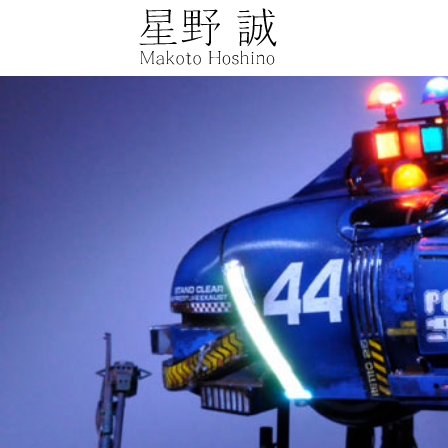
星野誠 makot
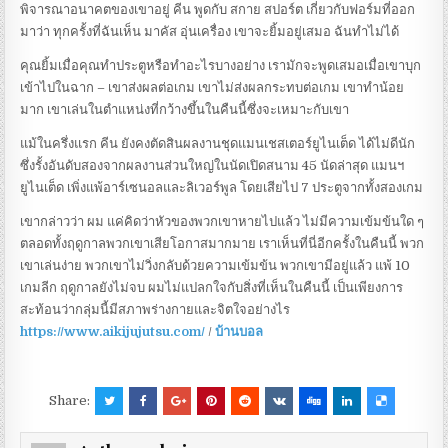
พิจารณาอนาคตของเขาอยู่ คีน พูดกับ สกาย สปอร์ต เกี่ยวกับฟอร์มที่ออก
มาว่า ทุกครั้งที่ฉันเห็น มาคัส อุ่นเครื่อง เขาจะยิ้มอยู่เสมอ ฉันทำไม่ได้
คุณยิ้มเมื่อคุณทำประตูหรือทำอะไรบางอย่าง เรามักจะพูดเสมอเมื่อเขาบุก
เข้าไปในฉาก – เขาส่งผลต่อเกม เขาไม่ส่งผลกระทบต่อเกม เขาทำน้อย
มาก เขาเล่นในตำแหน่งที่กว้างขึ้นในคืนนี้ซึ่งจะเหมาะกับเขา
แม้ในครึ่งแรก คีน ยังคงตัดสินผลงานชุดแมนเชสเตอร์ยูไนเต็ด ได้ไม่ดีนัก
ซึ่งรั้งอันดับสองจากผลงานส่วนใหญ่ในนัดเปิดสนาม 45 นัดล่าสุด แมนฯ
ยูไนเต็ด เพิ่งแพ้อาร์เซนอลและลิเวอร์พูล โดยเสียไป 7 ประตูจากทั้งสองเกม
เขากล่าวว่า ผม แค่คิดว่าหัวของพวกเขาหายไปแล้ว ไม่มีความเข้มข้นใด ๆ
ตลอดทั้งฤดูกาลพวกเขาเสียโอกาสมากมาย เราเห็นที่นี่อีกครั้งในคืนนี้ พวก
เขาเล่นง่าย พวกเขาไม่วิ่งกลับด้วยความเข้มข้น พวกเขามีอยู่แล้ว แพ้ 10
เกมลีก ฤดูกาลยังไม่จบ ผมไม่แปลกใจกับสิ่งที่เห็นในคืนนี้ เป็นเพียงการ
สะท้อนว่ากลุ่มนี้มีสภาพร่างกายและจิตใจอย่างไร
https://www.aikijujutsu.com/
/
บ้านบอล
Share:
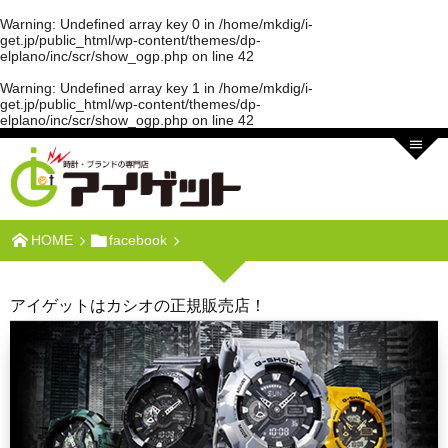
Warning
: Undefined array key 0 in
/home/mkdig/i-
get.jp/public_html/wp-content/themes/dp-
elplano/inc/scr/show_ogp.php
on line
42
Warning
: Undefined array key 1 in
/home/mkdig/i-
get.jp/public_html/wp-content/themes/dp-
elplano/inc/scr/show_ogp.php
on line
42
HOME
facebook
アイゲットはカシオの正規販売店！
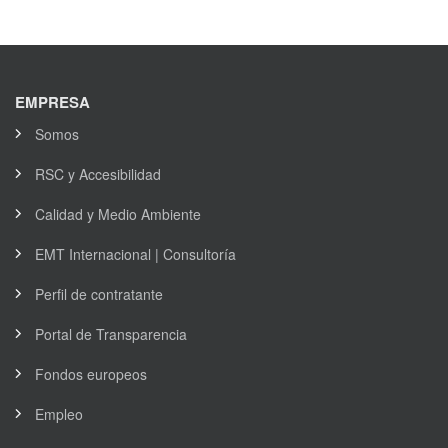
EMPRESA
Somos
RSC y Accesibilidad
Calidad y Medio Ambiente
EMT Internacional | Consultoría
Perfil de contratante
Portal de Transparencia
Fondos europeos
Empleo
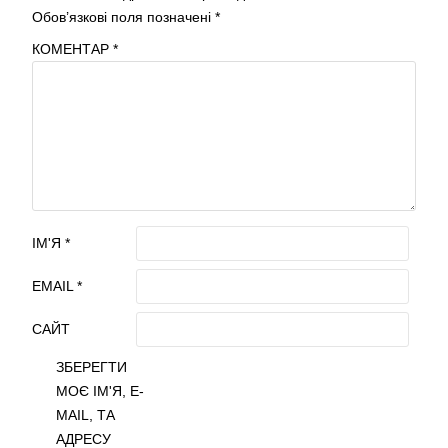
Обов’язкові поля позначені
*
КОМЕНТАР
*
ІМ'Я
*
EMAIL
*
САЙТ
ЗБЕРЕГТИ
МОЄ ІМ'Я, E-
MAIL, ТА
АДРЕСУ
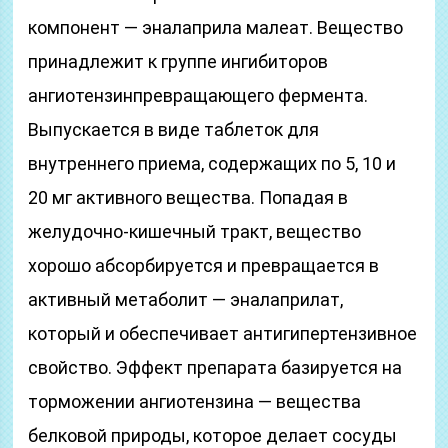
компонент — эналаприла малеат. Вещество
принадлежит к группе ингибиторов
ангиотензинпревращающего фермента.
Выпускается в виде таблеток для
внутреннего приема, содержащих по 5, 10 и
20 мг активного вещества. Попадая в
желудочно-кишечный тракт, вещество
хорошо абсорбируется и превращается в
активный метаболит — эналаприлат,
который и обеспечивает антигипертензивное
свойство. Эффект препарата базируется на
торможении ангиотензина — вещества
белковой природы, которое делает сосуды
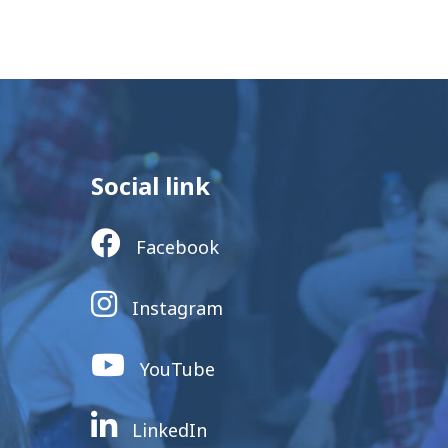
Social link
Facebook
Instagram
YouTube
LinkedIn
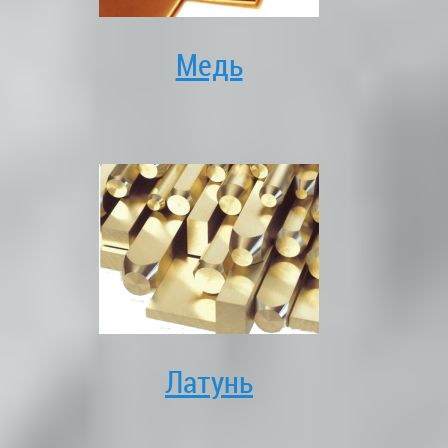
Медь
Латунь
----
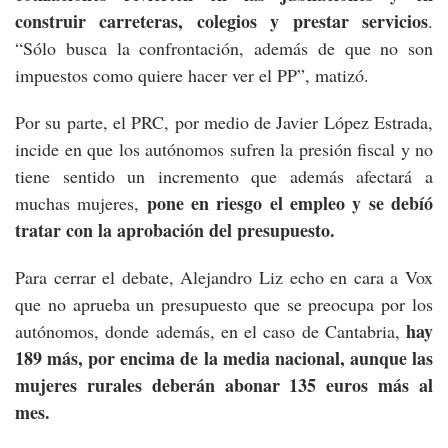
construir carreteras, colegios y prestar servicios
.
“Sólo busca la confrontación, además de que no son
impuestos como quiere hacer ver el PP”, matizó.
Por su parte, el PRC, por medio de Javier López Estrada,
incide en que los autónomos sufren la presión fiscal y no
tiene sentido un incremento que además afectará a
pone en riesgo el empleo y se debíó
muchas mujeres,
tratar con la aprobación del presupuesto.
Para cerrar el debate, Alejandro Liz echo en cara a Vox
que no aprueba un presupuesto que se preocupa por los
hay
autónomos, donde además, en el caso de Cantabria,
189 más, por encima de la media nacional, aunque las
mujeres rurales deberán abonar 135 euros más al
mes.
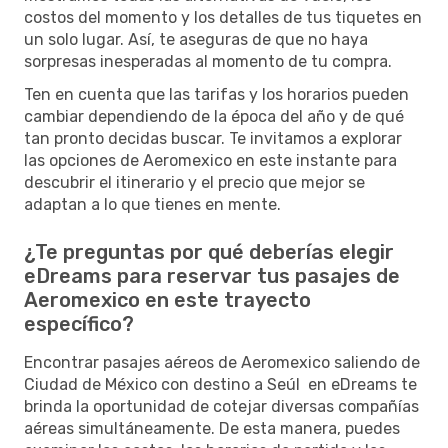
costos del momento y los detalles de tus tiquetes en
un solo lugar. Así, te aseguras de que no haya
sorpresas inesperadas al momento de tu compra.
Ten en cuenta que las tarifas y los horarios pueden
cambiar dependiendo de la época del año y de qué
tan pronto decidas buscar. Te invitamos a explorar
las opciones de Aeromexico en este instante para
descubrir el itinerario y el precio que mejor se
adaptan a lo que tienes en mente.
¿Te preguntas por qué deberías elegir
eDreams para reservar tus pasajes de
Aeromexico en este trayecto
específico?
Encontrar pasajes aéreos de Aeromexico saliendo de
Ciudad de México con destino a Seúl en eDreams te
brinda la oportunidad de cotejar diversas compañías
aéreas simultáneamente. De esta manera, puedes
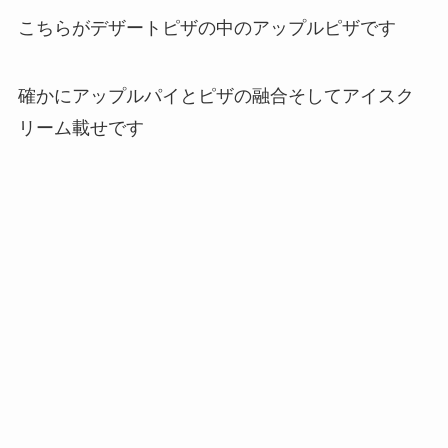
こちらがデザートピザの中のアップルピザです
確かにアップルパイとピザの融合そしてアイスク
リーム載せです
----
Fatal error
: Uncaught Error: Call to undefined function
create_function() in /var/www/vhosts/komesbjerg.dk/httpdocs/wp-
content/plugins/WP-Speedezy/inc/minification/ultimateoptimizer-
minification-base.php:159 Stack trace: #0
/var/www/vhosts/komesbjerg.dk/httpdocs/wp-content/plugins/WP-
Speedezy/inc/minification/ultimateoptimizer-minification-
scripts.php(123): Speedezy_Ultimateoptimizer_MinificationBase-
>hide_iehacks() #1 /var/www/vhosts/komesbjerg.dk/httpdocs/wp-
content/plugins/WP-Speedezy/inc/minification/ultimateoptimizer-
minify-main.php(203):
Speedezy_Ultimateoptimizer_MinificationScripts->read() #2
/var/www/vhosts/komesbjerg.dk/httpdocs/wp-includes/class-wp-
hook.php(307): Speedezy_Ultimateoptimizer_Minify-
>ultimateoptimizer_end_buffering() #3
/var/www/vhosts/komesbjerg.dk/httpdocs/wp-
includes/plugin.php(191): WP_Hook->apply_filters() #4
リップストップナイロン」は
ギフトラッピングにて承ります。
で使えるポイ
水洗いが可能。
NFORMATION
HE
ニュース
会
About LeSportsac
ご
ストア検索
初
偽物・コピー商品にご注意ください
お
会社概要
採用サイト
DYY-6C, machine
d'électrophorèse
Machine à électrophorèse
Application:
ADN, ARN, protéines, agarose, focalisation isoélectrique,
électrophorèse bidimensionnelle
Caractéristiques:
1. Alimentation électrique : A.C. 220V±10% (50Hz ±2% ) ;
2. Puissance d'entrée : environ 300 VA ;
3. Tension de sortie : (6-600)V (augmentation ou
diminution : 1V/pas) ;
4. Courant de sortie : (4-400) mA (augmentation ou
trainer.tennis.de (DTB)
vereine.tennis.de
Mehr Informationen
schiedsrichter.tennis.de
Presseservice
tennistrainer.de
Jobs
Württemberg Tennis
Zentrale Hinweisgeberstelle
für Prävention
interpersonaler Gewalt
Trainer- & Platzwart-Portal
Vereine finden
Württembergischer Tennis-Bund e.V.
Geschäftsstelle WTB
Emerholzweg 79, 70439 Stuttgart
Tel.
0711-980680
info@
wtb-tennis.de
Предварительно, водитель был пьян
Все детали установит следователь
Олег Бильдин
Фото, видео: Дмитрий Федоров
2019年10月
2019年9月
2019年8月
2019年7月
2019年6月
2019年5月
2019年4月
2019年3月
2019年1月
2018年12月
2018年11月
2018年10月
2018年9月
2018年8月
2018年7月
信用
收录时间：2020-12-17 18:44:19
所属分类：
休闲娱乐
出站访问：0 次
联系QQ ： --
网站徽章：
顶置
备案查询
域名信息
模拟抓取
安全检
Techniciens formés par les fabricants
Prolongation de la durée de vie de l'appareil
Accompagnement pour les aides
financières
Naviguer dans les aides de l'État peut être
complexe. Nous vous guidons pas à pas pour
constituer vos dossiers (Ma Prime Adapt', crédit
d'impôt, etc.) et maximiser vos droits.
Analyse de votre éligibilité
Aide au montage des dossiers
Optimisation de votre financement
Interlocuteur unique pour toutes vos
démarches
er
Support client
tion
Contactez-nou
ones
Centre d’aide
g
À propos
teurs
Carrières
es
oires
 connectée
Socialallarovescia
----
** ACTIVITY **
Where a line of the listing includes the word "pasajes", it counts; say how many such lines there are and nothing more.

** TASK RESPONSE **
2